**PROVIDED TEXT**.
We all face moments of truth. What do yours reveal about you?
This past Friday evening–at the end of what was a fantastic week–I decided to drop in on a local Chinese food restaurant for takeout before heading home to my family.
It was a regular drop in on a business I hadn’t been to in probably four months. I placed a “robust” order to feed our family of 6, and then walked outside the restaurant to talk on the phone while my order was prepared.
When I walked back in, one earphone in my ear and the other dangling so that I could pick up my two sackfuls of Chinese goodness, the cook and proprietor of the restaurant pointed to the sacks and said “I made you a Mongolian Beef to make up for the one I missed last time.”
I was astounded.
“Last time,” as I noted above, had to have been four months ago. I vaguely remembered, only after the cook pointed it out, that I had indeed arrived home one Mongolian Beef short of my full order on that trip. I remember calling briefly and letting the shop know (without much fanfare…literally just “hey, wanted you to know we were short on this one…no big deal.”).

**Region boundary data**.
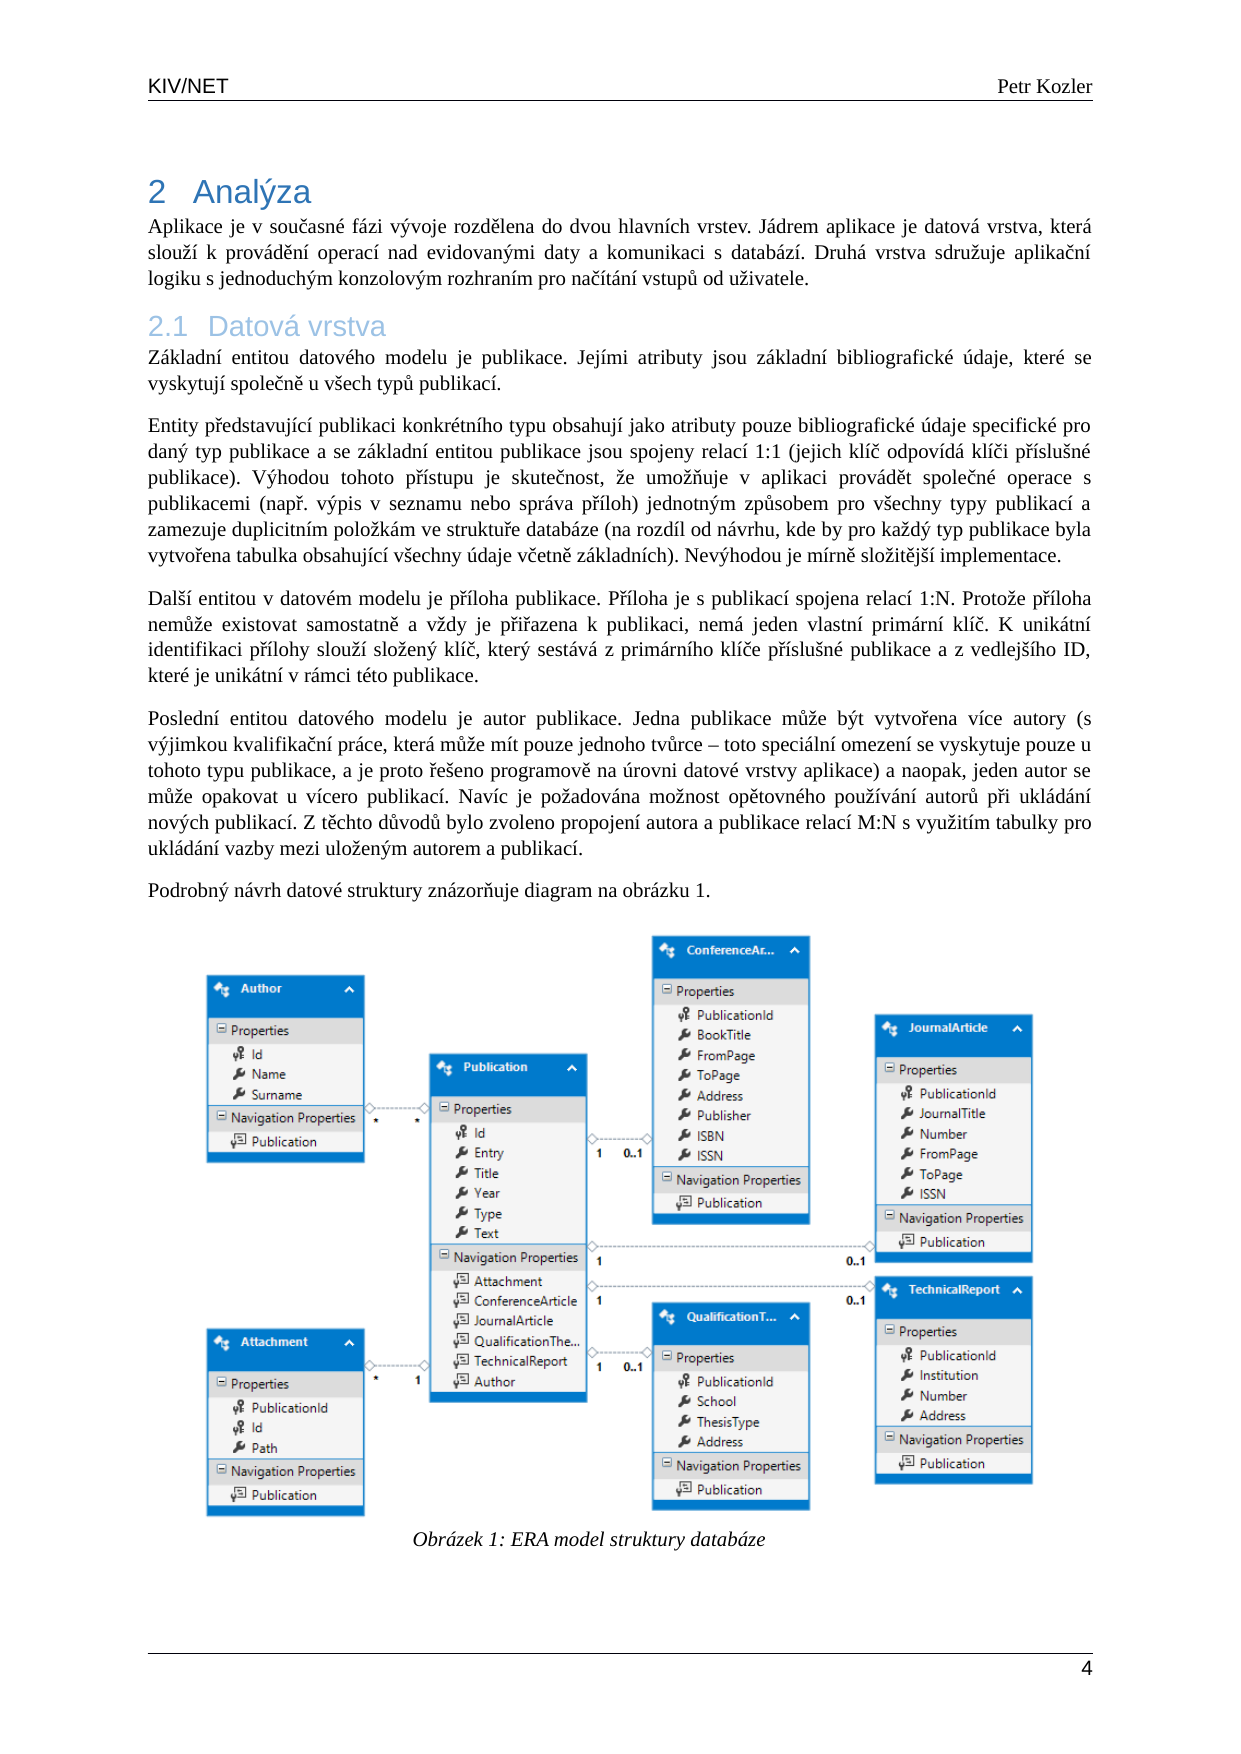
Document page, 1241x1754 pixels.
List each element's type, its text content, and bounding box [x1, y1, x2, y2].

text Obrázek 1: ERA model struktury databáze [166, 959, 1011, 1551]
text Aplikace je v současné fázi vývoje rozdělena do dvou hlavních vrstev. Jádrem aplikace je datová vrstva, která slouží k provádění operací nad evidovanými daty a komunikaci s databází. Druhá vrstva sdružuje aplikační logiku s jednoduchým konzolovým rozhraním pro načítání vstupů od uživatele. [148, 214, 1093, 290]
subtitle Analýza [148, 173, 1093, 211]
subtitle Datová vrstva [148, 308, 1093, 342]
picture [196, 925, 1042, 1525]
text Základní entitou datového modelu je publikace. Jejími atributy jsou základní bibliografické údaje, které se vyskytují společně u všech typů publikací. [148, 345, 1093, 395]
text Další entitou v datovém modelu je příloha publikace. Příloha je s publikací spojena relací 1:N. Protože příloha nemůže existovat samostatně a vždy je přiřazena k publikaci, nemá jeden vlastní primární klíč. K unikátní identifikaci přílohy slouží složený klíč, který sestává z primárního klíče příslušné publikace a z vedlejšího ID, které je unikátní v rámci této publikace. [148, 586, 1093, 687]
text Podrobný návrh datové struktury znázorňuje diagram na obrázku 1. [148, 878, 1093, 902]
text Entity představující publikaci konkrétního typu obsahují jako atributy pouze bibliografické údaje specifické pro daný typ publikace a se základní entitou publikace jsou spojeny relací 1:1 (jejich klíč odpovídá klíči příslušné publikace). Výhodou tohoto přístupu je skutečnost, že umožňuje v aplikaci provádět společné operace s publikacemi (např. výpis v seznamu nebo správa příloh) jednotným způsobem pro všechny typy publikací a zamezuje duplicitním položkám ve struktuře databáze (na rozdíl od návrhu, kde by pro každý typ publikace byla vytvořena tabulka obsahující všechny údaje včetně základních). Nevýhodou je mírně složitější implementace. [148, 413, 1093, 567]
text Poslední entitou datového modelu je autor publikace. Jedna publikace může být vytvořena více autory (s výjimkou kvalifikační práce, která může mít pouze jednoho tvůrce – toto speciální omezení se vyskytuje pouze u tohoto typu publikace, a je proto řešeno programově na úrovni datové vrstvy aplikace) a naopak, jeden autor se může opakovat u vícero publikací. Navíc je požadována možnost opětovného používání autorů při ukládání nových publikací. Z těchto důvodů bylo zvoleno propojení autora a publikace relací M:N s využitím tabulky pro ukládání vazby mezi uloženým autorem a publikací. [148, 706, 1093, 860]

**GOALS**.
(1) Reproduce word for word the stretch of the region boundary data from its beginning through the line containing "List each element's", and leave the picture out of your answer.
(2) Pick up the account of the restaurant cook and the missing Mongolian Beef where it stops, and keep writing it.

**EXERCISE RESULTS**.
(1)
Document page, 1241x1754 pixels.
List each element's type, its text content, and bounding box [x1, y1, x2, y2].

(2)
And the cook remembered better than me.
He, no doubt, had a moment of truth where his customer walked in, didn’t say a word about a past service miss, placed a big order, and then waited. The moment of truth was that moment when he faced the choice of either to address a prior miss that hadn’t been remembered by the customer, or to just go with the flow and ignore it–banking on the customer’s ignorance.
On moments of truth
There’s a reality in customer service–all parts of business and life, really. It’s that we all face moments of truth. Moments of truth are moments that force us to reveal–at the very least to ourselves–who we really are.
It may be that moment when you ought to deliver hard feedback to a client but decide not to because it’s too, well, hard.
It may be that moment when you return that overpayment to your customer like it’s a hot potato because you are not about keeping your customers’ money.
And, yes, it may be that moment when you remember a customer issue from four months ago and go the extra mile to mitigate it when the chance, finally, arises again.
We all have moments of truth in our lives. Moments of truth are moments of truth because we quite often have discretion about which way we go.
We can choose.
We can hide from the truth and reveal that we are, in fact, cowardly (like in my feedback example above). Or, we can face the music and see where it takes us.
The question we all should consider is this: When faced with my moment of truth, what will it reveal about me?
We should all hope for the revelation of strength of character in such moments.
What do you think?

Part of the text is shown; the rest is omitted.